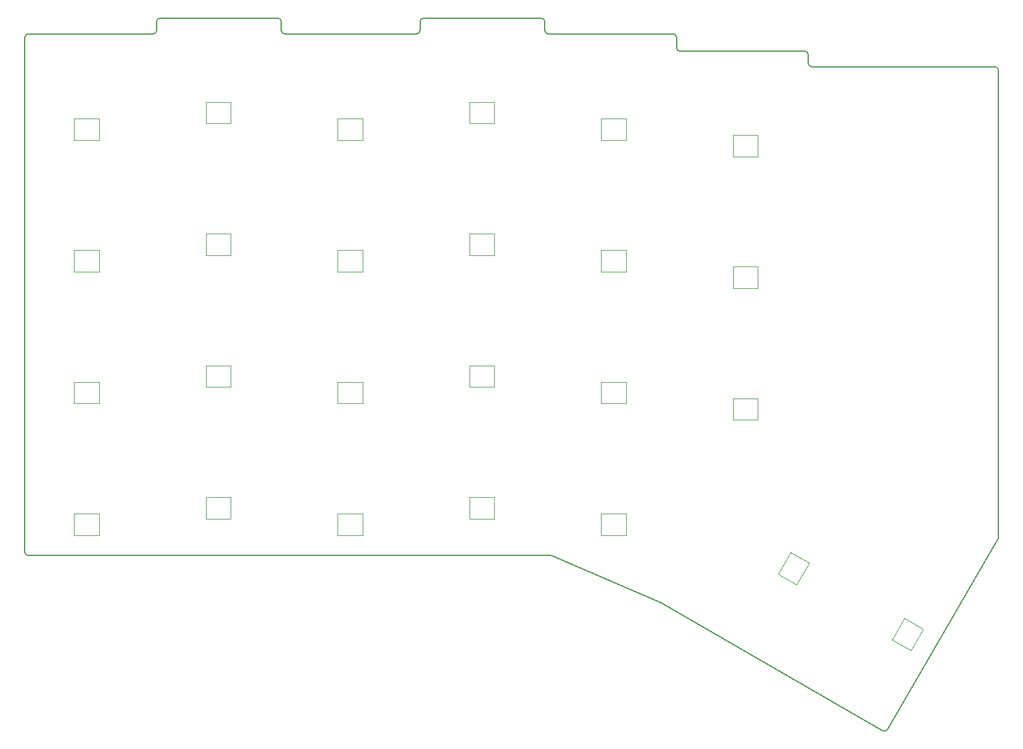
<source format=gm1>
G04 #@! TF.GenerationSoftware,KiCad,Pcbnew,8.0.8+1*
G04 #@! TF.CreationDate,2025-06-17T15:50:22+00:00*
G04 #@! TF.ProjectId,eggada50,65676761-6461-4353-902e-6b696361645f,0.2*
G04 #@! TF.SameCoordinates,Original*
G04 #@! TF.FileFunction,Profile,NP*
%FSLAX46Y46*%
G04 Gerber Fmt 4.6, Leading zero omitted, Abs format (unit mm)*
G04 Created by KiCad (PCBNEW 8.0.8+1) date 2025-06-17 15:50:22*
%MOMM*%
%LPD*%
G01*
G04 APERTURE LIST*
G04 #@! TA.AperFunction,Profile*
%ADD10C,0.150000*%
G04 #@! TD*
G04 #@! TA.AperFunction,Profile*
%ADD11C,0.120000*%
G04 #@! TD*
G04 APERTURE END LIST*
D10*
X91081987Y-108740013D02*
X91080013Y-34490013D01*
X91580013Y-33990000D02*
X109580000Y-33990000D01*
X110080000Y-33490000D02*
X110080000Y-32238000D01*
X110580000Y-31738000D02*
X127582000Y-31738000D01*
X128082000Y-32238000D02*
X128082000Y-33490000D01*
X128582000Y-33990000D02*
X147580000Y-33990000D01*
X148080000Y-33490000D02*
X148080000Y-32238000D01*
X148580000Y-31738000D02*
X165582000Y-31738000D01*
X166082000Y-32238000D02*
X166082000Y-33490000D01*
X166582000Y-33990000D02*
X184582000Y-33990000D01*
X185082000Y-34490000D02*
X185082000Y-35988000D01*
X185582000Y-36488000D02*
X203582222Y-36488000D01*
X204082222Y-36987778D02*
X204082778Y-38240222D01*
X231198000Y-107346596D02*
X215531712Y-134311099D01*
X183165421Y-116200186D02*
X214849384Y-134492930D01*
X183113914Y-116174286D02*
X167176994Y-109281088D01*
X91581987Y-109240000D02*
X166978501Y-109240000D01*
X204582778Y-38740000D02*
X231013000Y-38740000D01*
X231513000Y-39240000D02*
X231513000Y-106667025D01*
X231446013Y-106917025D02*
X231198000Y-107346596D01*
X91080013Y-34490013D02*
G75*
G02*
X91580013Y-33990013I499987J13D01*
G01*
X110080000Y-33490000D02*
G75*
G02*
X109580000Y-33990000I-500000J0D01*
G01*
X110080000Y-32238000D02*
G75*
G02*
X110580000Y-31738000I500000J0D01*
G01*
X127582000Y-31738000D02*
G75*
G02*
X128082000Y-32238000I0J-500000D01*
G01*
X128582000Y-33990000D02*
G75*
G02*
X128082000Y-33490000I0J500000D01*
G01*
X148080000Y-33490000D02*
G75*
G02*
X147580000Y-33990000I-500000J0D01*
G01*
X148080000Y-32238000D02*
G75*
G02*
X148580000Y-31738000I500000J0D01*
G01*
X165582000Y-31738000D02*
G75*
G02*
X166082000Y-32238000I0J-500000D01*
G01*
X166582000Y-33990000D02*
G75*
G02*
X166082000Y-33490000I0J500000D01*
G01*
X184582000Y-33990000D02*
G75*
G02*
X185082000Y-34490000I0J-500000D01*
G01*
X185582000Y-36488000D02*
G75*
G02*
X185082000Y-35988000I0J500000D01*
G01*
X203582222Y-36488000D02*
G75*
G02*
X204082200Y-36987778I-22J-500000D01*
G01*
X204582778Y-38740000D02*
G75*
G02*
X204082800Y-38240222I22J500000D01*
G01*
X231013000Y-38740000D02*
G75*
G02*
X231513000Y-39240000I0J-500000D01*
G01*
X231513000Y-106667025D02*
G75*
G02*
X231446002Y-106917019I-500000J25D01*
G01*
X215531712Y-134311099D02*
G75*
G02*
X214849398Y-134492905I-432312J251199D01*
G01*
X183113914Y-116174286D02*
G75*
G02*
X183165420Y-116200188I-198514J-458914D01*
G01*
X166978501Y-109240000D02*
G75*
G02*
X167176994Y-109281088I-1J-500000D01*
G01*
X91581987Y-109240000D02*
G75*
G02*
X91082000Y-108740013I13J500000D01*
G01*
D11*
X101800000Y-106300000D02*
X98200000Y-106300000D01*
X98200000Y-103200000D01*
X101800000Y-103200000D01*
X101800000Y-106300000D01*
X101800000Y-87300000D02*
X98200000Y-87300000D01*
X98200000Y-84200000D01*
X101800000Y-84200000D01*
X101800000Y-87300000D01*
X101800000Y-68300000D02*
X98200000Y-68300000D01*
X98200000Y-65200000D01*
X101800000Y-65200000D01*
X101800000Y-68300000D01*
X101800000Y-49300000D02*
X98200000Y-49300000D01*
X98200000Y-46200000D01*
X101800000Y-46200000D01*
X101800000Y-49300000D01*
X120800000Y-103925000D02*
X117200000Y-103925000D01*
X117200000Y-100825000D01*
X120800000Y-100825000D01*
X120800000Y-103925000D01*
X120800000Y-84925000D02*
X117200000Y-84925000D01*
X117200000Y-81825000D01*
X120800000Y-81825000D01*
X120800000Y-84925000D01*
X120800000Y-65925000D02*
X117200000Y-65925000D01*
X117200000Y-62825000D01*
X120800000Y-62825000D01*
X120800000Y-65925000D01*
X120800000Y-46925000D02*
X117200000Y-46925000D01*
X117200000Y-43825000D01*
X120800000Y-43825000D01*
X120800000Y-46925000D01*
X139800000Y-106300000D02*
X136200000Y-106300000D01*
X136200000Y-103200000D01*
X139800000Y-103200000D01*
X139800000Y-106300000D01*
X139800000Y-87300000D02*
X136200000Y-87300000D01*
X136200000Y-84200000D01*
X139800000Y-84200000D01*
X139800000Y-87300000D01*
X139800000Y-68300000D02*
X136200000Y-68300000D01*
X136200000Y-65200000D01*
X139800000Y-65200000D01*
X139800000Y-68300000D01*
X139800000Y-49300000D02*
X136200000Y-49300000D01*
X136200000Y-46200000D01*
X139800000Y-46200000D01*
X139800000Y-49300000D01*
X158800000Y-103925000D02*
X155200000Y-103925000D01*
X155200000Y-100825000D01*
X158800000Y-100825000D01*
X158800000Y-103925000D01*
X158800000Y-84925000D02*
X155200000Y-84925000D01*
X155200000Y-81825000D01*
X158800000Y-81825000D01*
X158800000Y-84925000D01*
X158800000Y-65925000D02*
X155200000Y-65925000D01*
X155200000Y-62825000D01*
X158800000Y-62825000D01*
X158800000Y-65925000D01*
X158800000Y-46925000D02*
X155200000Y-46925000D01*
X155200000Y-43825000D01*
X158800000Y-43825000D01*
X158800000Y-46925000D01*
X177800000Y-106300000D02*
X174200000Y-106300000D01*
X174200000Y-103200000D01*
X177800000Y-103200000D01*
X177800000Y-106300000D01*
X177800000Y-87300000D02*
X174200000Y-87300000D01*
X174200000Y-84200000D01*
X177800000Y-84200000D01*
X177800000Y-87300000D01*
X177800000Y-68300000D02*
X174200000Y-68300000D01*
X174200000Y-65200000D01*
X177800000Y-65200000D01*
X177800000Y-68300000D01*
X177800000Y-49300000D02*
X174200000Y-49300000D01*
X174200000Y-46200000D01*
X177800000Y-46200000D01*
X177800000Y-49300000D01*
X196800000Y-89675000D02*
X193200000Y-89675000D01*
X193200000Y-86575000D01*
X196800000Y-86575000D01*
X196800000Y-89675000D01*
X196800000Y-70675000D02*
X193200000Y-70675000D01*
X193200000Y-67575000D01*
X196800000Y-67575000D01*
X196800000Y-70675000D01*
X196800000Y-51675000D02*
X193200000Y-51675000D01*
X193200000Y-48575000D01*
X196800000Y-48575000D01*
X196800000Y-51675000D01*
X204205960Y-110331154D02*
X202405960Y-113448846D01*
X199721282Y-111898846D01*
X201521282Y-108781154D01*
X204205960Y-110331154D01*
X220660442Y-119831154D02*
X218860442Y-122948846D01*
X216175764Y-121398846D01*
X217975764Y-118281154D01*
X220660442Y-119831154D01*
M02*

</source>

[What is required] Beginning with the line above that contains "X215531712Y-134311099D01*", copy each line exactly up to and including the line that contains "X101800000Y-46200000D01*", and go no further.

[Output of the task]
X215531712Y-134311099D01*
X183165421Y-116200186D02*
X214849384Y-134492930D01*
X183113914Y-116174286D02*
X167176994Y-109281088D01*
X91581987Y-109240000D02*
X166978501Y-109240000D01*
X204582778Y-38740000D02*
X231013000Y-38740000D01*
X231513000Y-39240000D02*
X231513000Y-106667025D01*
X231446013Y-106917025D02*
X231198000Y-107346596D01*
X91080013Y-34490013D02*
G75*
G02*
X91580013Y-33990013I499987J13D01*
G01*
X110080000Y-33490000D02*
G75*
G02*
X109580000Y-33990000I-500000J0D01*
G01*
X110080000Y-32238000D02*
G75*
G02*
X110580000Y-31738000I500000J0D01*
G01*
X127582000Y-31738000D02*
G75*
G02*
X128082000Y-32238000I0J-500000D01*
G01*
X128582000Y-33990000D02*
G75*
G02*
X128082000Y-33490000I0J500000D01*
G01*
X148080000Y-33490000D02*
G75*
G02*
X147580000Y-33990000I-500000J0D01*
G01*
X148080000Y-32238000D02*
G75*
G02*
X148580000Y-31738000I500000J0D01*
G01*
X165582000Y-31738000D02*
G75*
G02*
X166082000Y-32238000I0J-500000D01*
G01*
X166582000Y-33990000D02*
G75*
G02*
X166082000Y-33490000I0J500000D01*
G01*
X184582000Y-33990000D02*
G75*
G02*
X185082000Y-34490000I0J-500000D01*
G01*
X185582000Y-36488000D02*
G75*
G02*
X185082000Y-35988000I0J500000D01*
G01*
X203582222Y-36488000D02*
G75*
G02*
X204082200Y-36987778I-22J-500000D01*
G01*
X204582778Y-38740000D02*
G75*
G02*
X204082800Y-38240222I22J500000D01*
G01*
X231013000Y-38740000D02*
G75*
G02*
X231513000Y-39240000I0J-500000D01*
G01*
X231513000Y-106667025D02*
G75*
G02*
X231446002Y-106917019I-500000J25D01*
G01*
X215531712Y-134311099D02*
G75*
G02*
X214849398Y-134492905I-432312J251199D01*
G01*
X183113914Y-116174286D02*
G75*
G02*
X183165420Y-116200188I-198514J-458914D01*
G01*
X166978501Y-109240000D02*
G75*
G02*
X167176994Y-109281088I-1J-500000D01*
G01*
X91581987Y-109240000D02*
G75*
G02*
X91082000Y-108740013I13J500000D01*
G01*
D11*
X101800000Y-106300000D02*
X98200000Y-106300000D01*
X98200000Y-103200000D01*
X101800000Y-103200000D01*
X101800000Y-106300000D01*
X101800000Y-87300000D02*
X98200000Y-87300000D01*
X98200000Y-84200000D01*
X101800000Y-84200000D01*
X101800000Y-87300000D01*
X101800000Y-68300000D02*
X98200000Y-68300000D01*
X98200000Y-65200000D01*
X101800000Y-65200000D01*
X101800000Y-68300000D01*
X101800000Y-49300000D02*
X98200000Y-49300000D01*
X98200000Y-46200000D01*
X101800000Y-46200000D01*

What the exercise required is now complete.